シビリアンコントロールの崩壊を招いたのも安倍首相の責任
ようするに、陸自内にデータが残っていることが統合幕僚長に報告された翌日というタイミングで、防衛省の黒江事務次官と豊田官房長が安倍首相のもとに参じているのだ。そしてその後、防衛官僚を介して“非公表の方針”が決定されたことになる。
安倍首相は「陸自に残っていたということについて、事務次官と官房長から説明があったことはないとはっきり申し上げておきたい」と繰り返し否定したが、1月18日に黒江事務次官らが安倍首相に直接面会したのは、この陸自データ公表について相談をするためと考えるのが自然だろう。
それだけではない。陸自内の日報データの保管事実が報道によって明るみになったのは3月15日だが、首相動静を見ると、その前後にあたる3月3日と3月17日にやはり黒江次官が安倍首相と面会し、なんらかの話をしたのがわかる。
ようするに、安倍首相はこの日報隠蔽問題について、要所で黒江事務次官ら防衛省・自衛隊幹部から報告をうけて、対処方針を指示していたのではないか。さらに言えば、隠蔽疑惑が表面化した12月末より前、それこそ、布施氏による日報の開示請求がありながら無茶苦茶な屁理屈で駆け付け警護の新任務を自衛隊に付与した時期から、なんらかの形で安倍首相がこれに関与し、調整をはかっていたのではないか。そういう疑念が頭をもたげてくる。
安倍首相は再三再四「ありえない」と強弁したが、否定の弁をただ繰り返すだけでは、潔白の証明にならないのはいうまでもない。笠井議員は昨日の閉会中審査で、稲田防衛相、黒江事務次官、豊田官房長、岡部陸幕長らの証人喚問を要求したが、真相を解明するためにもこれは急務だろう。
何度でも繰り返すが、これは防衛大臣や防衛省の問題でなく、安倍首相も含む政権政権ぐるみの隠蔽疑惑だ。
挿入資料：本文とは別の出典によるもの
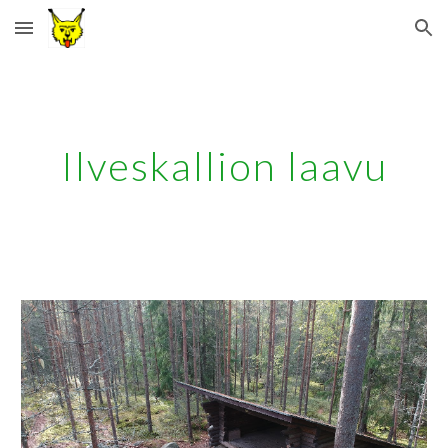
Skip to main content
Skip to navigation
Ilveskallion laavu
また、自衛隊に対するガバナンス、シビリアンコントロールの不全が露見しているが、これも安倍首相に大きな責任がある。
この間、安倍一強を背景にこの国の民主主義をどんどん破壊してきた安倍首相だが、支持率が凋落し、求心力を失ったいまも、大混乱を引き起こし、別の意味で日本の民主主義を危機状況に陥れようとしているのだ。とにかく、国民は一刻も早くこの政権に引導を渡す必要がある。